Auszug aus Dokument —
Buchhandlungen sind Nahversorger und als solche Garanten kultureller Vielfalt. Damit diese auch Käufer findet, dürfen die speziellen, lokale Interessen "bedienenden" Titel jedoch nicht viel teurer sein als die gängige Massenware. Sonst findet sich in öffentlichen wie privaten Bücherregalen bald nur mehr Harry Potter.

Dieses System ist filigran. Deshalb haben sich eine Reihe von Mechanismen ausgebildet, um es auszubalancieren: Für Bücher fällt nur die halbe Umsatzsteuer an. Die Verlagsförderung unterstützt spezialisierte Titel, die auf ein österreichisches - also kleines - Publikum zielen. Überdies haben Bücher einen gesetzlich fixierten Ladenpreis, und das Parlament hat die Gültigkeit des entsprechenden Gesetzes gerade erst im August auf Antrag der Regierung und mit den Stimmen aller Parteien auf unbefristete Zeit verlängert. Doch nun hinterfragen zwei verlängerte Arme des Finanzministeriums, die Finanzprokuratur und die kürzlich gegründete Bundesbeschaffungsgesellschaft (BBG), per Gericht, ob dieses Gesetz überhaupt mit der österreichischen Verfassung und mit dem EU-Recht im Einklang steht. Anders gesagt, die Republik drängt auf Klärung, ob die Republik Mist gebaut hat.

Aufgelistete Daten —
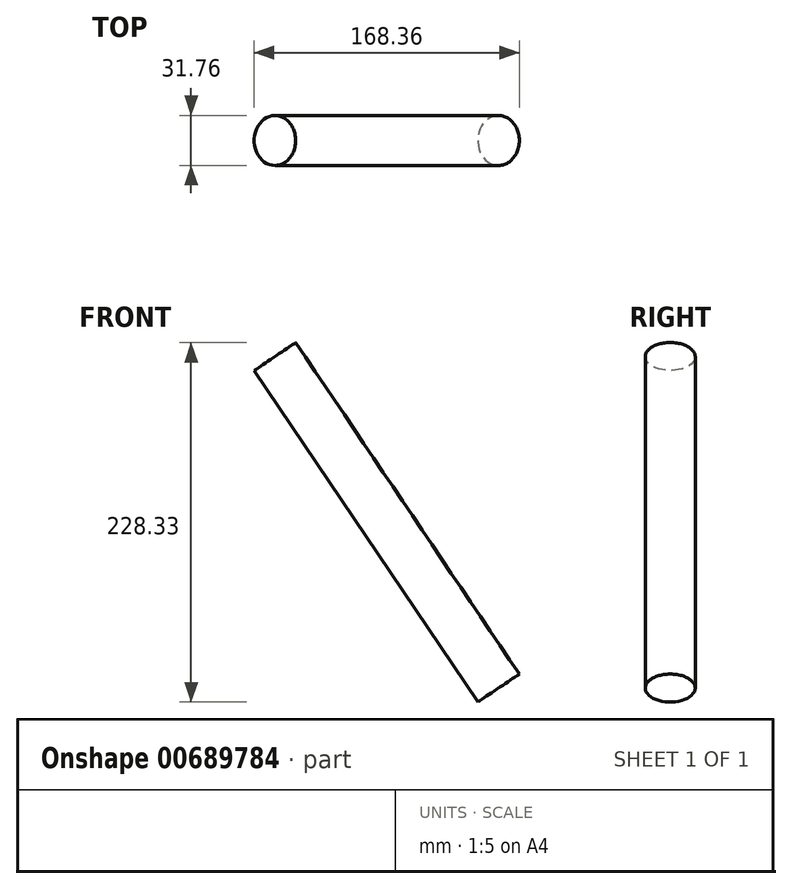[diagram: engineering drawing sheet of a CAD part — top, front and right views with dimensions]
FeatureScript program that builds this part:
annotation { "Feature Type Name" : "Feature", "Feature Type Description" : "" }
export const myFeature = defineFeature(function(context is Context, id is Id, definition is map)
    precondition{}
    {
        {
            var Q0;
            Q0=qCreatedBy(makeId("Front.planeOp"),FACE);
            var sketch = newSketch(context, id + "F0", { "sketchPlane" : qUnion([Q0])});
            skLineSegment(sketch, "E0", {"start": v(0, 0) * mm, "end": v(-142.03, 210.58) * mm});
            skSolve(sketch);
        }
        {
            var Q0;
            Q0=sQuery(id+"F0.wireOp",VERTEX,"E0.end");
            var Q1;
            Q1=sQuery(id+"F0.wireOp",EDGE,"E0");
            cPlane(context, id + "F1", {"entities" : qUnion([Q0, Q1]), "cplaneType" : CPlaneType.LINE_POINT, "offset" : 25.4 * mm, "width" : 152.4 * mm, "height" : 152.4 * mm});
        }
        {
            var Q0;
            Q0=qCreatedBy(id+"F1.planeOp",FACE);
            var sketch = newSketch(context, id + "F2", { "sketchPlane" : qUnion([Q0])});
            skCircle(sketch, "E1", {"center": v(0, 0) * mm, "radius": 15.88 * mm});
            skSolve(sketch);
        }
        {
            var Q0;
            Q0=makeQuery(id+"F2.imprint","IMPRINT",FACE,{"disambiguationData":[TD([[makeQuery(id+"F2.imprint","IMPRINT",EDGE,{"derivedFrom":sQuery(id+"F2.wireOp",EDGE,"E1")}),1.0]])]});
            extrude(context, id + "F3", {"entities" : qUnion([Q0]), "oppositeDirection" : true, "depth" : 254 * mm, "offsetDistance" : 25.4 * mm});
        }
    });
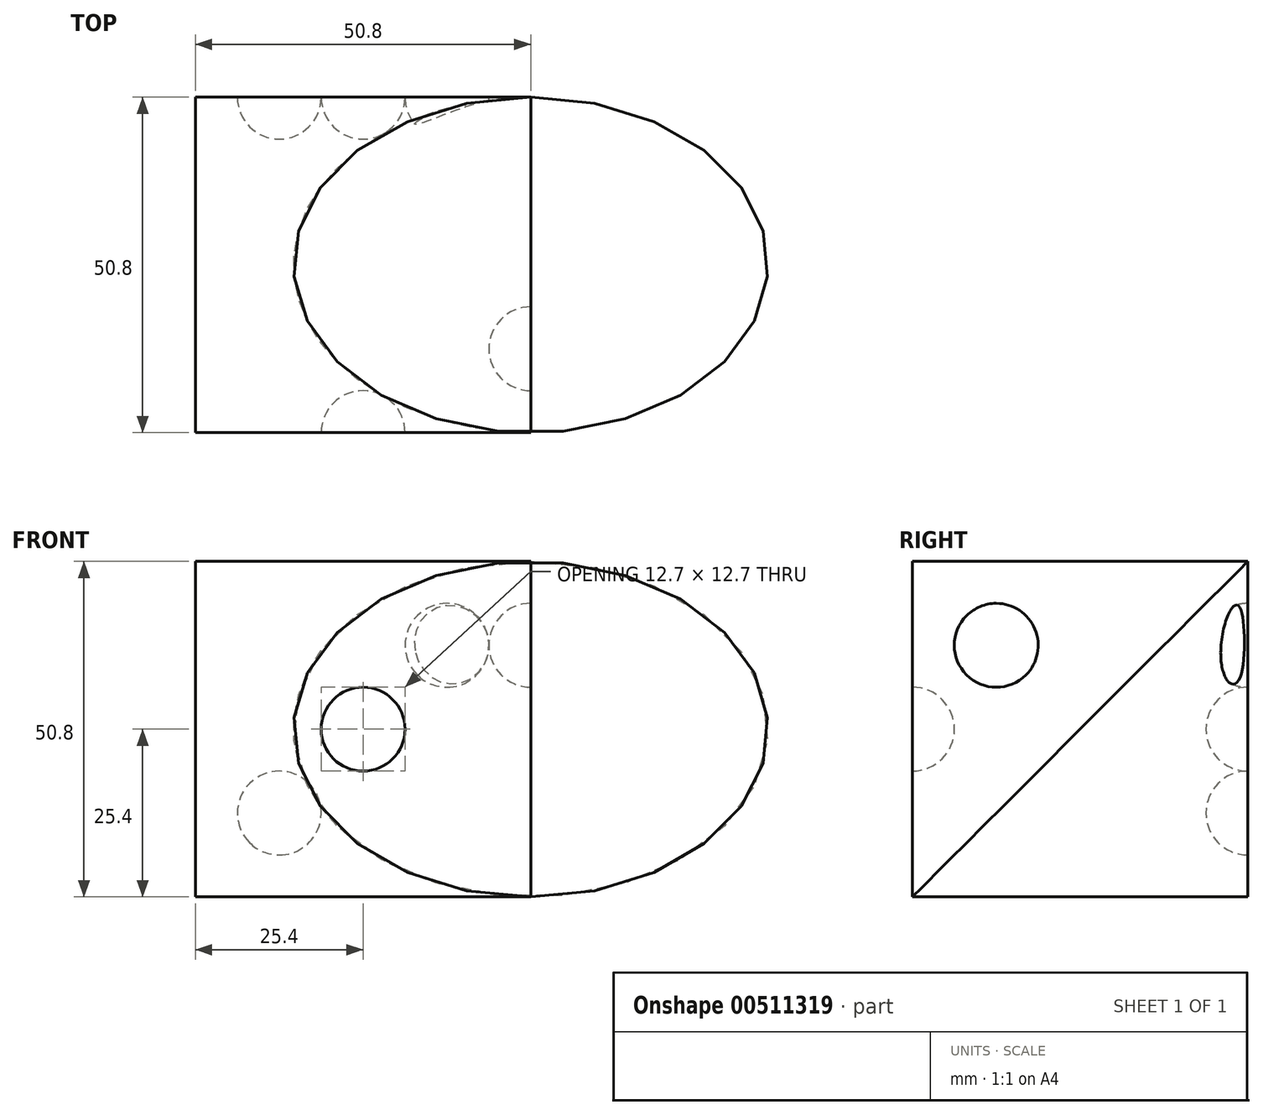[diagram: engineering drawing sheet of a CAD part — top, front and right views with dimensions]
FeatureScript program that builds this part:
annotation { "Feature Type Name" : "Feature", "Feature Type Description" : "" }
export const myFeature = defineFeature(function(context is Context, id is Id, definition is map)
    precondition{}
    {
        {
            var Q0;
            Q0=qCreatedBy(makeId("Front.planeOp"),FACE);
            var sketch = newSketch(context, id + "F0", { "sketchPlane" : qUnion([Q0])});
            skLineSegment(sketch, "E0.bottom", {"start": v(0, 0) * mm, "end": v(50.8, 0) * mm});
            skLineSegment(sketch, "E0.top", {"start": v(0, 50.8) * mm, "end": v(50.8, 50.8) * mm});
            skLineSegment(sketch, "E0.left", {"start": v(0, 0) * mm, "end": v(0, 50.8) * mm});
            skLineSegment(sketch, "E0.right", {"start": v(50.8, 0) * mm, "end": v(50.8, 50.8) * mm});
            skLineSegment(sketch, "E1", {"start": v(50.8, 2.1) * mm, "end": v(53, 0) * mm});
            skPoint(sketch, "E2.center.orphan", {"position": v(26.5, 25.4) * mm});
            skSolve(sketch);
        }
        {
            var Q0;
            {var subQ1=sQuery(id+"F0.wireOp",EDGE,"E0.bottom");Q0=makeQuery(id+"F0.imprint","IMPRINT",FACE,{"disambiguationData":[TD([[makeQuery(id+"F0.imprint","IMPRINT",EDGE,{"derivedFrom":subQ1}),1.0]])]});}
            extrude(context, id + "F1", {"entities" : qUnion([Q0]), "depth" : 50.8 * mm, "offsetDistance" : 25.4 * mm});
        }
        {
            var Q0;
            Q0=makeQuery(id+"F1.opExtrude","SWEPT_FACE",FACE,{"disambiguationData":[OSD([sQuery(id+"F0.wireOp",EDGE,"E0.right")])]});
            var sketch = newSketch(context, id + "F2", { "sketchPlane" : qUnion([Q0])});
            skLineSegment(sketch, "E3", {"start": v(-50.8, 50.8) * mm, "end": v(0, 0) * mm});
            skCircle(sketch, "E4", {"center": v(-38.1, 38.1) * mm, "radius": 6.35 * mm});
            skCircle(sketch, "E5", {"center": v(-12.7, 12.7) * mm, "radius": 6.35 * mm});
            skSolve(sketch);
        }
        {
            var Q0;
            {var subQ0=sQuery(id+"F2.wireOp",EDGE,"E4");var subQ1=sQuery(id+"F2.wireOp",EDGE,"E3");var subQ2=makeQuery(id+"F2.imprint","INTERSECT",VERTEX,{"disambiguationData":[OD(0.0)],"derivedFrom":[subQ1,subQ0]});Q0=makeQuery(id+"F2.imprint","IMPRINT",FACE,{"disambiguationData":[TD([[makeQuery(id+"F2.imprint","IMPRINT",EDGE,{"disambiguationData":[TD([[subQ2,-1.0]])],"derivedFrom":subQ1}),1.0]])]});}
            var Q1;
            {var subQ0=sQuery(id+"F2.wireOp",EDGE,"E5");var subQ1=sQuery(id+"F2.wireOp",EDGE,"E3");var subQ2=makeQuery(id+"F2.imprint","INTERSECT",VERTEX,{"disambiguationData":[OD(0.0)],"derivedFrom":[subQ1,subQ0]});Q1=makeQuery(id+"F2.imprint","IMPRINT",FACE,{"disambiguationData":[TD([[makeQuery(id+"F2.imprint","IMPRINT",EDGE,{"disambiguationData":[TD([[subQ2,-1.0]])],"derivedFrom":subQ1}),1.0]])]});}
            var Q2;
            Q2=sQuery(id+"F2.wireOp",EDGE,"E3");
            revolve(context, id + "F3", {"operationType" : NewBodyOperationType.REMOVE, "entities" : qUnion([Q0, Q1]), "axis" : qUnion([Q2]), "revolveType" : RevolveType.FULL, "oppositeDirection" : true});
        }
        {
            var Q0;
            Q0=makeQuery(id+"F1.opExtrude","CAP_FACE",FACE,{"disambiguationData":[OSD([sQuery(id+"F0.wireOp",EDGE,"E0.bottom"),sQuery(id+"F0.wireOp",EDGE,"E0.top"),sQuery(id+"F0.wireOp",EDGE,"E0.left"),sQuery(id+"F0.wireOp",EDGE,"E0.right")])],"isStart":false});
            var sketch = newSketch(context, id + "F4", { "sketchPlane" : qUnion([Q0])});
            skCircle(sketch, "E6", {"center": v(25.4, 25.4) * mm, "radius": 6.35 * mm});
            skPoint(sketch, "E7.orphan", {"position": v(0, 50.8) * mm});
            skPoint(sketch, "E8.end.orphan", {"position": v(50.8, 0) * mm});
            skLineSegment(sketch, "E9", {"start": v(25.4, 50.8) * mm, "end": v(25.4, 0) * mm});
            skSolve(sketch);
        }
        {
            var Q0;
            {var subQ0=sQuery(id+"F4.wireOp",EDGE,"E9");var subQ1=sQuery(id+"F4.wireOp",EDGE,"E6");var subQ2=makeQuery(id+"F4.imprint","INTERSECT",VERTEX,{"disambiguationData":[OD(0.0)],"derivedFrom":[subQ1,subQ0]});Q0=makeQuery(id+"F4.imprint","IMPRINT",FACE,{"disambiguationData":[TD([[makeQuery(id+"F4.imprint","IMPRINT",EDGE,{"disambiguationData":[TD([[subQ2,-1.0]])],"derivedFrom":subQ1}),1.0]])]});}
            var Q1;
            Q1=sQuery(id+"F4.wireOp",EDGE,"E9");
            revolve(context, id + "F5", {"operationType" : NewBodyOperationType.REMOVE, "entities" : qUnion([Q0]), "axis" : qUnion([Q1]), "revolveType" : RevolveType.FULL, "oppositeDirection" : true});
        }
        {
            var Q0;
            Q0=makeQuery(id+"F1.opExtrude","CAP_FACE",FACE,{"disambiguationData":[OSD([sQuery(id+"F0.wireOp",EDGE,"E0.bottom"),sQuery(id+"F0.wireOp",EDGE,"E0.top"),sQuery(id+"F0.wireOp",EDGE,"E0.left"),sQuery(id+"F0.wireOp",EDGE,"E0.right")])],"isStart":true});
            var sketch = newSketch(context, id + "F6", { "sketchPlane" : qUnion([Q0])});
            skLineSegment(sketch, "E10", {"start": v(-50.8, 50.8) * mm, "end": v(0, 0) * mm});
            skCircle(sketch, "E11", {"center": v(-25.4, 25.4) * mm, "radius": 6.35 * mm});
            skCircle(sketch, "E12", {"center": v(-12.7, 12.7) * mm, "radius": 6.35 * mm});
            skCircle(sketch, "E13", {"center": v(-38.1, 38.1) * mm, "radius": 6.35 * mm});
            skSolve(sketch);
        }
        {
            var Q0;
            {var subQ0=sQuery(id+"F6.wireOp",EDGE,"E12");var subQ1=sQuery(id+"F6.wireOp",EDGE,"E10");var subQ2=makeQuery(id+"F6.imprint","INTERSECT",VERTEX,{"disambiguationData":[OD(0.0)],"derivedFrom":[subQ1,subQ0]});Q0=makeQuery(id+"F6.imprint","IMPRINT",FACE,{"disambiguationData":[TD([[makeQuery(id+"F6.imprint","IMPRINT",EDGE,{"disambiguationData":[TD([[subQ2,-1.0]])],"derivedFrom":subQ1}),1.0]])]});}
            var Q1;
            {var subQ0=sQuery(id+"F6.wireOp",EDGE,"E11");var subQ1=sQuery(id+"F6.wireOp",EDGE,"E10");var subQ2=makeQuery(id+"F6.imprint","INTERSECT",VERTEX,{"disambiguationData":[OD(0.0)],"derivedFrom":[subQ1,subQ0]});Q1=makeQuery(id+"F6.imprint","IMPRINT",FACE,{"disambiguationData":[TD([[makeQuery(id+"F6.imprint","IMPRINT",EDGE,{"disambiguationData":[TD([[subQ2,-1.0]])],"derivedFrom":subQ1}),1.0]])]});}
            var Q2;
            {var subQ0=sQuery(id+"F6.wireOp",EDGE,"E13");var subQ1=sQuery(id+"F6.wireOp",EDGE,"E10");var subQ2=makeQuery(id+"F6.imprint","INTERSECT",VERTEX,{"disambiguationData":[OD(0.0)],"derivedFrom":[subQ1,subQ0]});Q2=makeQuery(id+"F6.imprint","IMPRINT",FACE,{"disambiguationData":[TD([[makeQuery(id+"F6.imprint","IMPRINT",EDGE,{"disambiguationData":[TD([[subQ2,-1.0]])],"derivedFrom":subQ1}),1.0]])]});}
            var Q3;
            Q3=sQuery(id+"F6.wireOp",EDGE,"E10");
            revolve(context, id + "F7", {"operationType" : NewBodyOperationType.REMOVE, "entities" : qUnion([Q0, Q1, Q2]), "axis" : qUnion([Q3]), "revolveType" : RevolveType.FULL, "oppositeDirection" : true});
        }
    });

Zu bearbeitende Aufgaben —
[a] Geben Sie an, ob die folgenden Aussagen mit dem Text über Buchhandlungen und Buchpreise übereinstimmen, und belegen Sie jede Antwort mit „Ja“ oder „Nein“ sowie den entscheidenden Worten aus dem Text im genauen Wortlaut: (i) Für Bücher fällt die volle Umsatzsteuer an. (ii) Das Parlament hat die Gültigkeit des Gesetzes über den Ladenpreis im August auf unbefristete Zeit verlängert. (iii) Die Bundesbeschaffungsgesellschaft besteht schon seit vielen Jahrzehnten.
[b] Schreiben Sie den Text über Buchhandlungen und Buchpreise im Anschluss an seinen letzten Satz fort.
Die Daten spielen hierfür keine Rolle.

Die Antworten —
[a]
(i) Nein: „Für Bücher fällt nur die halbe Umsatzsteuer an.“
(ii) Ja: „das Parlament hat die Gültigkeit des entsprechenden Gesetzes gerade erst im August auf Antrag der Regierung und mit den Stimmen aller Parteien auf unbefristete Zeit verlängert“
(iii) Nein: „die kürzlich gegründete Bundesbeschaffungsgesellschaft (BBG)“

[b]
Und das funktioniert so: Die Regierung will Geld sparen, indem sie über diese BBG alles, was sie benötigt - auch Bücher - zentral einkauft, um bessere Preise zu erzielen. Die akute Streitfrage ist nun, ob die Republik in ihrem Spareifer vom Buchhandel nicht Rabatte einfordert, die de facto einen Bruch der Buchpreisbindung bedeuten.

Andrea Wolfmayr, eine gelernte Buchhändlerin, sitzt als ÖVP-Abgeordnete im Kulturausschuss des Parlaments. Sie rechnet vor, dass es bei den Büchern um gerade einmal 0,3 Prozent des Gesamtvolumens geht, das die BBG zentral vergibt. Versuche des VP-Wirtschaftsbundes, zwischen der Kulturpolitikerin und der BBG zu vermitteln, blieben bisher ohne Ergebnis. Wolfmayr spricht von einem "Verlust der Gesprächskultur".

Emmerich Selch, der geschäftsführende Gesellschafter von Österreichs größter Buchhandelsfirma, Morawa, hat von der BBG den Zuschlag für die Lieferung von Zeitungen und Büchern im Gesamtwert von sechs Millionen Euro bekommen. Auch bei einem Firmenumsatz von 271 Millionen ist das ein dicker Auftrag. Sein Rabattangebot in Höhe von 16 Prozent war das beste. Für Bücher sind zwar nur fünf Prozent Rabatt erlaubt, doch die Mischung mit Zeitungen und Zeitschriften ermöglichte den Rest. Morawa, sagt Selch, habe auch vorgeschlagen, den Anteil an Büchern wegen der Preisbindung getrennt auszuweisen. Die BBG habe das aber abgelehnt.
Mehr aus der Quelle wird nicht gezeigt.